Text excerpt: Begin
Abstract

Background:
Dexamethasone, a synthetic analogue of betamethasone, exerts vast actions to mediate antiinflammatory and immunosuppressive effects. Despite failing to exhibit obvious adverse involvements during its protective therapy, the unique role of dexamethasone affects an array of organs implicated in preliminary histopathological findings.

Aim:
This prospective study aimed to verify the alterations in the liver, brain, kidney, and spleen of pregnant rats treated with low-versus high-dexamethasone doses.

Methods:
Overall, 72 Wistar rats weighing 250 ± 20 g were divided into the control pregnant group, which was subdivided into two subgroups (14 and 21 days); the pregnant group, which was ultimately subdivided into two groups and then orally administered diluted concentrations of dexamethasone at 625 and 125 × 10 μg/kg body weight (BW); each of these concentrations was subdivided into two subgroups (14 and 21 days); the control non-pregnant group, which was subdivided into two subgroups (14 and 21 days); and the non-pregnant group, which was sub grouped into two groups, was orally administered the same mentioned concentrations of dexamethasone.

Results:
Histological sections from the liver, brain, kidney, and spleen were further stained with hematoxylin and eosin and then examined under a microscope to evaluate tissue integrity and histopathological lesions. Dexamethasone exhibited significant adverse effects on total organ weights. Significant histopathological variations in dexamethasone-treated tissues. Therefore, liver changes included hepatocyte necrosis and interstitial inflammation. Structural brain changes involving neuronal necrosis and perineuronal vacuolations. Despite kidney lesions, which included dilated tubules and necrosis with sloughing of the renal epithelium, the spleen exhibited lymphoid follicle depletion and hemorrhage of red pulp. Strong, unlimited alterations (+++) of the tissues were observed in the group that received 125 × 10 μg/kg BW dexamethasone. Additionally, the lowest concentration group, which received 625 μg/kg BW dexamethasone, showed non-negligible changes (++) compared with the controls.
Text excerpt: End
Data supplied: Begin
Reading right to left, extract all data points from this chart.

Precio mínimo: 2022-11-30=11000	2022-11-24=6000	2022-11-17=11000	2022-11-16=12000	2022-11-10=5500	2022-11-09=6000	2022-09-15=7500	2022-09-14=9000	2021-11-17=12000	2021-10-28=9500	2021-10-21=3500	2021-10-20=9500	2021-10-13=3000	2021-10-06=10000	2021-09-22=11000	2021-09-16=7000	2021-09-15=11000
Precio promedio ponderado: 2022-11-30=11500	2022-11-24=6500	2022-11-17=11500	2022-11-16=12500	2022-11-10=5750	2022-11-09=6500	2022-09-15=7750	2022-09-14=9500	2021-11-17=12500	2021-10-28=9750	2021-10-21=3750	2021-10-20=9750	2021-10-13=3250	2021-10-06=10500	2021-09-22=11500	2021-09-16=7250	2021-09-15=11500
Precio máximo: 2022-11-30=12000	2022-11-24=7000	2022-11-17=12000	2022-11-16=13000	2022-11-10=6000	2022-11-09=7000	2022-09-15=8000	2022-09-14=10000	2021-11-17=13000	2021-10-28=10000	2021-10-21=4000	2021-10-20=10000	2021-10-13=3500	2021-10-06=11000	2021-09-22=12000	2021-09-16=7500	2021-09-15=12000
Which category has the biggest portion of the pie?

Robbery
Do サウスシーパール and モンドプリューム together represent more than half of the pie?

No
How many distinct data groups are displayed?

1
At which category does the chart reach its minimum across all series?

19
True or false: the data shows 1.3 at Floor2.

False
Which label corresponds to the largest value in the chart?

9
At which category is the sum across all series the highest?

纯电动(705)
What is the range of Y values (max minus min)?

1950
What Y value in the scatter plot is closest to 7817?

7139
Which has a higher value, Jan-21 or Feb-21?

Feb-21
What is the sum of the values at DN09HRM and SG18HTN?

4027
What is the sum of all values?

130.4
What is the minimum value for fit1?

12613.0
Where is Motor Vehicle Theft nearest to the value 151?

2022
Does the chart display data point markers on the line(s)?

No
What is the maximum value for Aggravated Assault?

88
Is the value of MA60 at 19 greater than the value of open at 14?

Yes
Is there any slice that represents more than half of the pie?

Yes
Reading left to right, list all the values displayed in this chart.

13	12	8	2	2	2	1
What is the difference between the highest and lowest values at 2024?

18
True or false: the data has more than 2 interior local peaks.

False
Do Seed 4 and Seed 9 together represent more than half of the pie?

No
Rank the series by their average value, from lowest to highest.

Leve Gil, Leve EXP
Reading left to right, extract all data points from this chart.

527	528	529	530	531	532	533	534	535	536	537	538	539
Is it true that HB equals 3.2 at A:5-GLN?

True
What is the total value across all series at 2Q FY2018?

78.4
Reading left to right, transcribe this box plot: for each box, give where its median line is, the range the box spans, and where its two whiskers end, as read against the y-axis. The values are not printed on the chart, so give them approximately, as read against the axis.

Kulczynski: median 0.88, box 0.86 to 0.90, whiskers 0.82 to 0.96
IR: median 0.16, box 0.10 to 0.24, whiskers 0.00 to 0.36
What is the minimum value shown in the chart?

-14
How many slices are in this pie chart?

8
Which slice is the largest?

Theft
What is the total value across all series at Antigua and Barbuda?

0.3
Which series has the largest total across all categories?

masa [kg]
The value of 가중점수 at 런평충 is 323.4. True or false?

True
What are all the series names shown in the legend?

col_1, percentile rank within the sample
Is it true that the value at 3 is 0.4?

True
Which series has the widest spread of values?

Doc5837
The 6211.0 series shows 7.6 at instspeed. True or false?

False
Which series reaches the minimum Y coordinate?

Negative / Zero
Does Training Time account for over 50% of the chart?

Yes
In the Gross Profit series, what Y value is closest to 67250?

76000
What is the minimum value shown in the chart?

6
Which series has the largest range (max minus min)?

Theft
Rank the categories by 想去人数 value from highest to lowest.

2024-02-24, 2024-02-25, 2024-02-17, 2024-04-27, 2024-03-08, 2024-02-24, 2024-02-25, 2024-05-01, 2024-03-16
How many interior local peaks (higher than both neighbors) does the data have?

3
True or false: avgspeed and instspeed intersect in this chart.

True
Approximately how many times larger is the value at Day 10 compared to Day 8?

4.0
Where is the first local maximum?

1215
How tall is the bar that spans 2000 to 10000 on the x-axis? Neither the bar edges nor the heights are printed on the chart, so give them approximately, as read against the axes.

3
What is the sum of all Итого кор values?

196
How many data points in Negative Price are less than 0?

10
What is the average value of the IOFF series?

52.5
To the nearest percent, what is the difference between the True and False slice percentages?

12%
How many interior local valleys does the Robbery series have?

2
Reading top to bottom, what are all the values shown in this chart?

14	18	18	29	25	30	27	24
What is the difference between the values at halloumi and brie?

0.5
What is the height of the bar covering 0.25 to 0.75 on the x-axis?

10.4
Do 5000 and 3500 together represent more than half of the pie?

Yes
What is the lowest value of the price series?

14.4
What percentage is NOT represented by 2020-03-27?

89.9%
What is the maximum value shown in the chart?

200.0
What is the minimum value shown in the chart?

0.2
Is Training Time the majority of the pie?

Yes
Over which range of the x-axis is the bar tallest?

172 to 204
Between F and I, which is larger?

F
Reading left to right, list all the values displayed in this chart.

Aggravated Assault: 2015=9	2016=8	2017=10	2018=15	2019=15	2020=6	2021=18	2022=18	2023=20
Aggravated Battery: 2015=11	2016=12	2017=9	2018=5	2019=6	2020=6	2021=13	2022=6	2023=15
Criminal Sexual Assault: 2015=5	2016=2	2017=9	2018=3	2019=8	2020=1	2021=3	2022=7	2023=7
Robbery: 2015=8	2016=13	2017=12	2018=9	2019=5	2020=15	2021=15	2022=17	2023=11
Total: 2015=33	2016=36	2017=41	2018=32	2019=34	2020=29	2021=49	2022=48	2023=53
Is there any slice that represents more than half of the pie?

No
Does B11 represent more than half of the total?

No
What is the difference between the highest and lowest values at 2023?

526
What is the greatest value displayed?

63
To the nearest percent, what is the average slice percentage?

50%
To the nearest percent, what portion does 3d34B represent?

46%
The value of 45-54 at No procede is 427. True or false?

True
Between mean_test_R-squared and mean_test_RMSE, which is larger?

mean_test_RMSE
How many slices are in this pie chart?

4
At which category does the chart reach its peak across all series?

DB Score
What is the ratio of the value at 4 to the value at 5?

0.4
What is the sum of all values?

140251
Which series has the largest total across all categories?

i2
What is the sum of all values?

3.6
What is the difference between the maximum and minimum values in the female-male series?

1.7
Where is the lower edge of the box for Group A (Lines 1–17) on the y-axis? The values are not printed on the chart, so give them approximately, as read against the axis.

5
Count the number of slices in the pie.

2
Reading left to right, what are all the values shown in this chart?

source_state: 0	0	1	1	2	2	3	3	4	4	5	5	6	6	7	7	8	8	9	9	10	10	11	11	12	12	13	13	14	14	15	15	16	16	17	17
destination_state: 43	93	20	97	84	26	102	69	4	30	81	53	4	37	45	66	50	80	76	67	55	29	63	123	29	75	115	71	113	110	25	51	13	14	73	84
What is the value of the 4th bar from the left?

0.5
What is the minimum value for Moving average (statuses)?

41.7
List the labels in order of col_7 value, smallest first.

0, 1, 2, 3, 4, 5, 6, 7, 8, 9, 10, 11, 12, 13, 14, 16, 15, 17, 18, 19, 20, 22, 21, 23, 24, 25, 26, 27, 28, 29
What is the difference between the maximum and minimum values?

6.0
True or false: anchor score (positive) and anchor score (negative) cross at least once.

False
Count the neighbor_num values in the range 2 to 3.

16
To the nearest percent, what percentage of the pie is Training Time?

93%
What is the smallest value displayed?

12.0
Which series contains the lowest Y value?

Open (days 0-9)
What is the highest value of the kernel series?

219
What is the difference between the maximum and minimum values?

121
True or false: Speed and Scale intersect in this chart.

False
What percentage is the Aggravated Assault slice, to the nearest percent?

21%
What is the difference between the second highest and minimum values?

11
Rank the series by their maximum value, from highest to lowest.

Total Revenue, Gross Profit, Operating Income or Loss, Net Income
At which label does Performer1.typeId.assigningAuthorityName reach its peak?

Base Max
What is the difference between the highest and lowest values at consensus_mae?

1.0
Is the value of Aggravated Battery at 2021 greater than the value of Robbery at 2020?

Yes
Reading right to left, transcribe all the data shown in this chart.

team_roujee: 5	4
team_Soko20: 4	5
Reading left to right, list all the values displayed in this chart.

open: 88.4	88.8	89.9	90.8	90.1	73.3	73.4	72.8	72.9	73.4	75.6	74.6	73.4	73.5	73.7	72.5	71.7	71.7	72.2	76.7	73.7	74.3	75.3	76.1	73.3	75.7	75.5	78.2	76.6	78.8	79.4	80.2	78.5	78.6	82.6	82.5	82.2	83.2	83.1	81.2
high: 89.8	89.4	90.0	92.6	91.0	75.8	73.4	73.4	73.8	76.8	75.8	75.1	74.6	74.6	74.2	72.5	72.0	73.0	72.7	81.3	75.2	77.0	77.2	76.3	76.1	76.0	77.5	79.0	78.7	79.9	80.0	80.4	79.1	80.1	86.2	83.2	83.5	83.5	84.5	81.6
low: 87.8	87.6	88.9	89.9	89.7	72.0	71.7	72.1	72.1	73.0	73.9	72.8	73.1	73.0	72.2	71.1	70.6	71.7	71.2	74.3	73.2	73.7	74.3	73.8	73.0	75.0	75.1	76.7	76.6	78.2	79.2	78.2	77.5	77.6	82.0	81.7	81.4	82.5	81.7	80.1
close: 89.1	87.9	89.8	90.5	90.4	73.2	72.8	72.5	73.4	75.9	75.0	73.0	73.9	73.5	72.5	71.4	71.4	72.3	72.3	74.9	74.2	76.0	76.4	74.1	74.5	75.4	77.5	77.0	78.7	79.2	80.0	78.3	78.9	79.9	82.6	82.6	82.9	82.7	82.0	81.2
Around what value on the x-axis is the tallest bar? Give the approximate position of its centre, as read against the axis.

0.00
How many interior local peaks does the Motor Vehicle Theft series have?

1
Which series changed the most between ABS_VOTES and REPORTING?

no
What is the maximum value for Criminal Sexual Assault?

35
Data supplied: End
Required tasks –
1. Rewrite the paragraph of the dexamethasone abstract that begins "Dexamethasone, a synthetic analogue of betamethasone" as a short bulleted list that keeps its main facts.
2. According to the dexamethasone abstract, which stain was applied to the histological sections before microscopic examination?
3. Summarize the dexamethasone abstract in two sentences.

Answers provided –
1.
- Dexamethasone is a synthetic analogue of betamethasone.
- It has wide-ranging actions with anti-inflammatory and immunosuppressive effects.
- It shows no obvious adverse effects during protective therapy.
- Preliminary histopathological findings suggest that it affects several organs.

2. Hematoxylin and eosin.

3. This prospective study gave low and high oral doses of dexamethasone to pregnant and non-pregnant Wistar rats and examined the liver, brain, kidney, and spleen. Dexamethasone significantly affected organ weights and caused histopathological lesions such as hepatocyte necrosis, neuronal necrosis, renal tubular damage, and splenic lymphoid depletion, with strong alterations at the higher dose and non-negligible changes at the lower dose compared with controls.